Abkhazia declared independence in 1994. It has been painfully attempting to recover ever since. The territory still has no formal transport links with the rest of Georgia, though discussions about restoring the railway line have been held. Ships from Turkey call at Sukhum, though they risk being impounded or fired on by Georgian naval vessels. Increasing numbers of Russian tourists negotiate the only open border crossing near Sochi to enjoy the beaches and hotels of Gagra and Pitsunda, prestigious resorts during Soviet times.
The potential wealth generated by tourism, against the backdrop of one of the most fertile regions in the world, would certainly be enough to sustain a workable Abkhazian economy. Yet in present geopolitical circumstances it is difficult to see how Abkhazia’s dreams can possibly come true.
It is inconceivable that any Georgian government will offer it independence – aside from giving up miles of potentially profitable coastline, recognising Abkhazia could only encourage Georgia’s other restive regions (the Adzharian problem may have been solved, but South Ossetia is beyond Tbilisi’s control and there is growing discontent among the Armenian minority in the south).
Moreover, the United States has no conceivable interest in Abkhazian statehood. It is developing closer military and strategic ties with Georgia, and its interest in Caspian oil supplies is reflected in its support of the Baku-Ceyhan oil pipeline that runs through Georgia’s territory.
The US has consistently made clear its positive view of Georgia since the “rose revolution” that brought its smart young president, Mikhail Saakashvili, to power in late 2003 – even extending the honour of an ecstatically-welcomed visit by George W Bush in May 2005.

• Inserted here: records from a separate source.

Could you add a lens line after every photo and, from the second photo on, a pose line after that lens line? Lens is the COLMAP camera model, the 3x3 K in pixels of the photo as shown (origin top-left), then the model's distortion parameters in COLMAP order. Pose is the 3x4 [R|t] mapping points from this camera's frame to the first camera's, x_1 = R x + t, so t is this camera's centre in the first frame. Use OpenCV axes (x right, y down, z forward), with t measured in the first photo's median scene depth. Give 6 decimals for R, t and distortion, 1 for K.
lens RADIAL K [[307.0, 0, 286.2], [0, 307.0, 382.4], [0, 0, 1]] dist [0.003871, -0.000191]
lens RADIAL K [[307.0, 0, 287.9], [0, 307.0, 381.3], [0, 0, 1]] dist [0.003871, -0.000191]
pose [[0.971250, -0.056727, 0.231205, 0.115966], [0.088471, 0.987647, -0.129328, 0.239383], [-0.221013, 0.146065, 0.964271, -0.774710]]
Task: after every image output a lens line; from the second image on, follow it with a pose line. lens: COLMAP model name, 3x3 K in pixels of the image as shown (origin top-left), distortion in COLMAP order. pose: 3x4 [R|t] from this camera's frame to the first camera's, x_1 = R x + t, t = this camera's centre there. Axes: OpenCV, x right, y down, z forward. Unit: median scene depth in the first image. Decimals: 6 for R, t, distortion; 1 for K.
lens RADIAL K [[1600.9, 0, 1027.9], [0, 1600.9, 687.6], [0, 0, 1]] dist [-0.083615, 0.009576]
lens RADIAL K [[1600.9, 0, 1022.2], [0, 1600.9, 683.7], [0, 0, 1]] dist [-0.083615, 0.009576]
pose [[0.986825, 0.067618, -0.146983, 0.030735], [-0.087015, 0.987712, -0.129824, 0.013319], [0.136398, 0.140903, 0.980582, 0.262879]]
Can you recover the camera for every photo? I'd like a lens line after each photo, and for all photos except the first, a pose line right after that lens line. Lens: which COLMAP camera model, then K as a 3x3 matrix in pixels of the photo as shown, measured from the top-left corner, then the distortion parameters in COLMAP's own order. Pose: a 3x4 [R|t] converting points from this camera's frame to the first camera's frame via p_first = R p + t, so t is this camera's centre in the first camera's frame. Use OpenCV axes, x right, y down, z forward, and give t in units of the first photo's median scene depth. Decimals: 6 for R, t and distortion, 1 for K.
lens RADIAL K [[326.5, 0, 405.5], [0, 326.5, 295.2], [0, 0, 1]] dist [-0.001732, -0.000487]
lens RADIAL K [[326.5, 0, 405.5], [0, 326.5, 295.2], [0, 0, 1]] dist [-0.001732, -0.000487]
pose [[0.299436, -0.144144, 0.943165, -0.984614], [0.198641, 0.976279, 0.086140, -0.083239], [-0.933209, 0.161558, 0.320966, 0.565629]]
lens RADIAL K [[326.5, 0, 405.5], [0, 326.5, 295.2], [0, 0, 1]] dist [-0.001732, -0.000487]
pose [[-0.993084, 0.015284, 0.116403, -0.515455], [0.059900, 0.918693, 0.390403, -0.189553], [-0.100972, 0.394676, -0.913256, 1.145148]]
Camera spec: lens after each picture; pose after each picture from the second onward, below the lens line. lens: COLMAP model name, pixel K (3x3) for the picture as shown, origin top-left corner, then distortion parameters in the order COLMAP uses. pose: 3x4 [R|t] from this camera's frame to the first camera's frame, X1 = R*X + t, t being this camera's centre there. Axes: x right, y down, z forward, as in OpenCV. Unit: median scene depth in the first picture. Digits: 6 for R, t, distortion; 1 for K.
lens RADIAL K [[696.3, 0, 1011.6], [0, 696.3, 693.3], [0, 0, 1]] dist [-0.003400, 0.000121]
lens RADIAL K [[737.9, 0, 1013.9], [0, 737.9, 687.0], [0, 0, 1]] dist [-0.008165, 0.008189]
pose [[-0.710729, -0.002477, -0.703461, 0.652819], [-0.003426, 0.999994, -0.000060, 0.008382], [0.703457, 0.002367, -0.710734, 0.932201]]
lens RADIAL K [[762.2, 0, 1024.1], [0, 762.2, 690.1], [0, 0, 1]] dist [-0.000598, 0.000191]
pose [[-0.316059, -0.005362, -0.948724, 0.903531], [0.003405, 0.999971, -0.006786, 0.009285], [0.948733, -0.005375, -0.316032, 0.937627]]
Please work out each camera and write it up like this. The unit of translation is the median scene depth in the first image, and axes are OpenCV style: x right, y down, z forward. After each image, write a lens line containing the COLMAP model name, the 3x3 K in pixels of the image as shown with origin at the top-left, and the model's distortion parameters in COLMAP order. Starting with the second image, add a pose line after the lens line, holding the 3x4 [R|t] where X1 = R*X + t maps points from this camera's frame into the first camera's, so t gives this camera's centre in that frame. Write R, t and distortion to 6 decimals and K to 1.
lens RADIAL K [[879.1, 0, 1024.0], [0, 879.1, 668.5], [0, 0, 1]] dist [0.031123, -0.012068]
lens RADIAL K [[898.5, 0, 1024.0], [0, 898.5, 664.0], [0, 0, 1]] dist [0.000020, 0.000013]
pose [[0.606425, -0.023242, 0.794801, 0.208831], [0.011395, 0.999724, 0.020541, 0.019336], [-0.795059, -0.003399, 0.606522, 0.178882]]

Meanwhile, the present uncertainty over Abkhazia’s status and future suits Russia rather well. As Tbilisi strives to move closer to the west, Moscow can loom menacingly in Georgia’s wing-mirrors and preserve its strategic options in the troubled region (fuelling more febrile Georgians’ fears that Abkhazians may one day be used – like Sudetenland Germans in Czechoslovakia in the 1930s – as a pretext for military intervention).
Despite this apparent absence of hope for a diplomatic breakthrough in Abkhazia’s recognition by the international community, there seems no appetite – among Abkhazia’s government or public alike – for any sort of compromise. Indeed, in a government riven with personal rivalries (something that became dangerously apparent during the contested, divisive, and occasionally violent electoral process between October 2004 and January 2005), this may be the only unifying factor. When examples of a middle way are suggested, such as the Basque country’s autonomy inside Spain or Scotland’s and Wales’s within the United Kingdom, they are swiftly dismissed.
“There are”, the foreign minister Sergei Shamba declares, “no models which could bring us together with the Georgian state. Due to history, and due to public opinion, we stand by our right to independence.”
“It’s about us, now”, confirms Vice-President Raul Khadjimba. “We have to create the conditions for the world to hear about us. We have to use television, newspapers, the internet, to tell people more about Abkhazia. Maybe one day these issues will touch someone’s heart, and the world will give us a chance.”